Bug 165249 - bash globbing sometimes ignores locale setting
Summary: bash globbing sometimes ignores locale setting
Keywords:
Status: CLOSED RAWHIDE
Alias: None
Product: Fedora
Classification: Fedora
Component: bash
Version: 4
Hardware: i386
OS: Linux
medium
medium
Target Milestone: ---
Assignee: Tim Waugh
QA Contact: Ben Levenson
URL:
Whiteboard:
Depends On:
Blocks:
TreeView+ depends on / blocked
 
Reported: 2005-08-05 20:47 UTC by Mark Brader
Modified: 2009-11-20 14:12 UTC (History)
1 user (show)

Fixed In Version: 3.0-32
Doc Type: Bug Fix
Doc Text:
Clone Of:
: 539538 (view as bug list)
Environment:
Last Closed: 2005-08-08 11:54:16 UTC
Type: ---
Embargoed:


Attachments (Terms of Use)

Description Mark Brader 2005-08-05 20:47:35 UTC
Description of problem:

   bash globbing sometimes ignores locale setting

Version-Release number of selected component (if applicable):

   bash-3.0-31 (also partly reproduced in bash-2.05b-20.1)

How reproducible:

   This behavior seems to depend on exactly how the locale was set in the
   environment.  I can reproduce it by making sure that all LC_ variables
   are unset, but LANG is set to some form of English, and then doing

      LC_ALL=C export LC_ALL

   This traditional syntax is supposed to be the same as

      export LC_ALL=C

   thus setting LC_ALL in the current shell itself and in the environment.
   And it does that, as an echo $LC_ALL will confirm, but the current
   shell fails to take account of it.  These commands:

      echo *
      echo [a-z]*
      rm [a-z]*   # Ouch! Where'd my capital-letter files go?
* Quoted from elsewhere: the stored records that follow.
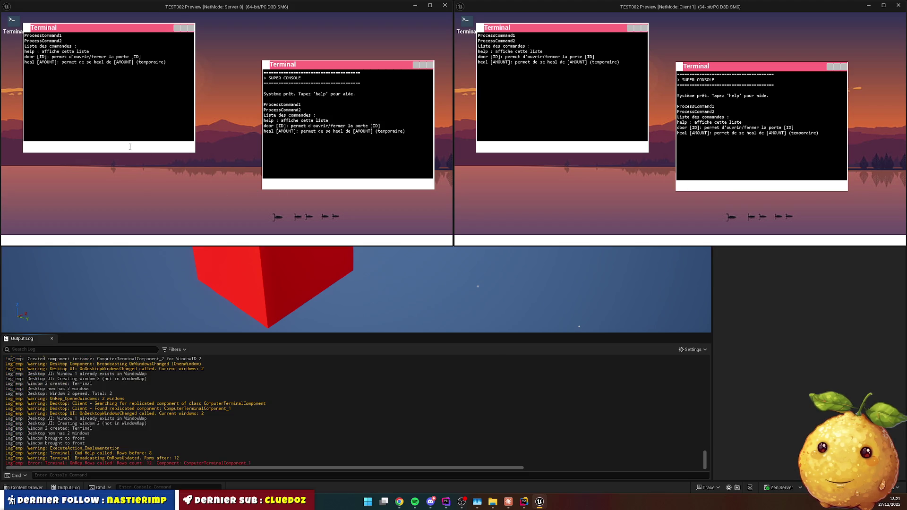
pyautogui.write('exit')
pyautogui.press('Return')
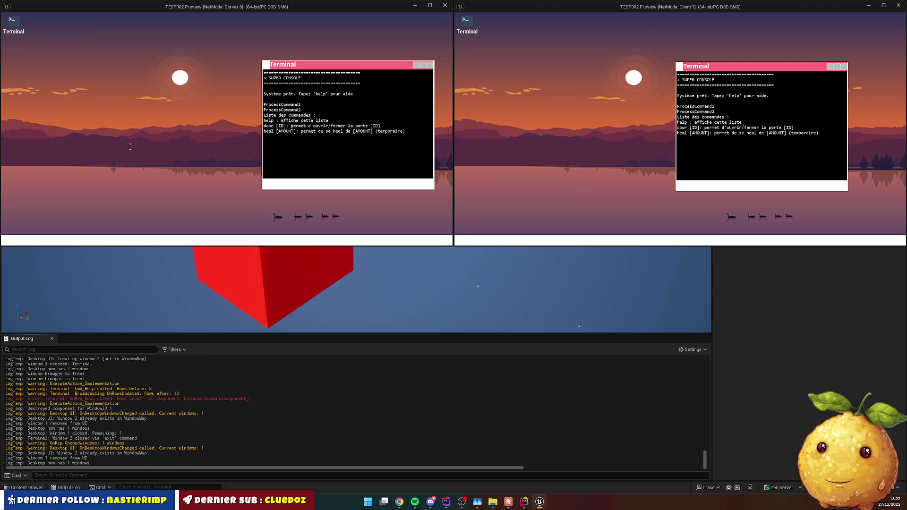
pyautogui.click(292, 186)
pyautogui.write('clear')
pyautogui.press('Return')
# Close the remaining Terminal window with the exit command.
pyautogui.write('ex')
   will all ignore the "C" locale and fold case, presumably respecting $LANG.
   Yet $LC_ALL echoes correctly as "C", and if I start a subshell by typing
   "sh", then the locale _is_ respected in the subshell.
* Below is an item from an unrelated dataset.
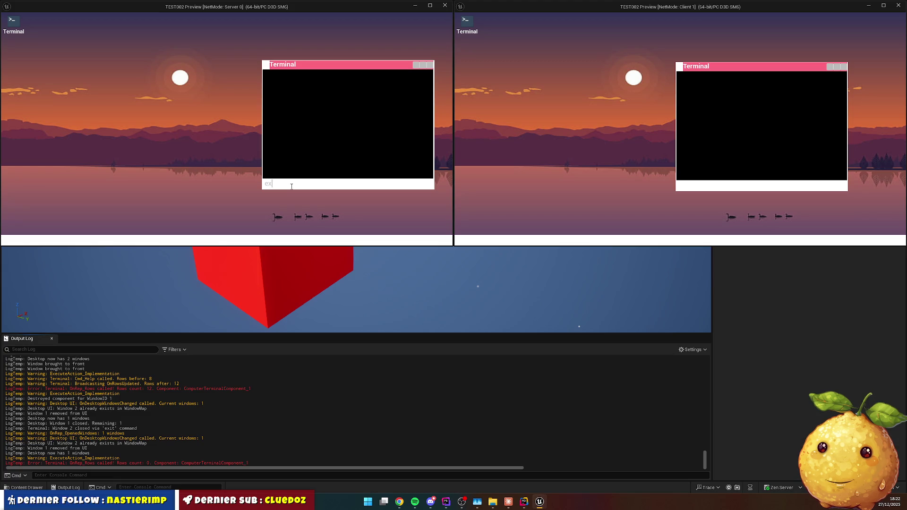
pyautogui.write('it')
pyautogui.press('Return')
   If instead of the first syntax I use the second one mentioned above
   (export LC_ALL=C), then the bug is avoided.  If I set LC_ALL=C without
   exporting (or with a separate export command), then the bug is avoided.
   This creates the following simple demo (start in an empty directory):

      touch C B A c b a
      unset LC_ALL
      LANG=en_US
      echo *             # produces A a B b C c - right
      LC_ALL=C export LC_ALL
      echo *             # produces A a B b C c again - now wrong
      LC_ALL="$LC_ALL"   # should be no-op
      echo *             # produces A B C a b c - right

   All of the above is reproducible with both bash versions mentioned above,
   and no matter whether bash is invoked as "bash" or "sh".  But with the
   newer version only, I further find that if I have successfully put LC_ALL
   (set to "C") in the environment and now start a new bash subshell by
   typing "bash" (rather than "sh"), this also fails to respect the locale.
   Again, this behavior can be ended by typing the command

      LC_ALL="$LC_ALL"

   which should of course be a no-op.

   If this has not been widely noticed, I suspect it may be because people
   who want a locale are setting it via a .bashrc file (I don't have one)
   and are using one of the other syntaxes for setting the environment
   variable.  Or, of course, it may depend on something I haven't thought
   of mentioning as relevant.

Additional info:

Comment 1 Tim Waugh 2005-08-06 08:45:42 UTC
Confirmed.  It seems to be forgetting to setlocale() for this syntax.

Comment 3 Tim Waugh 2005-08-08 11:54:16 UTC
Reported upstream and fixed in 3.0-32.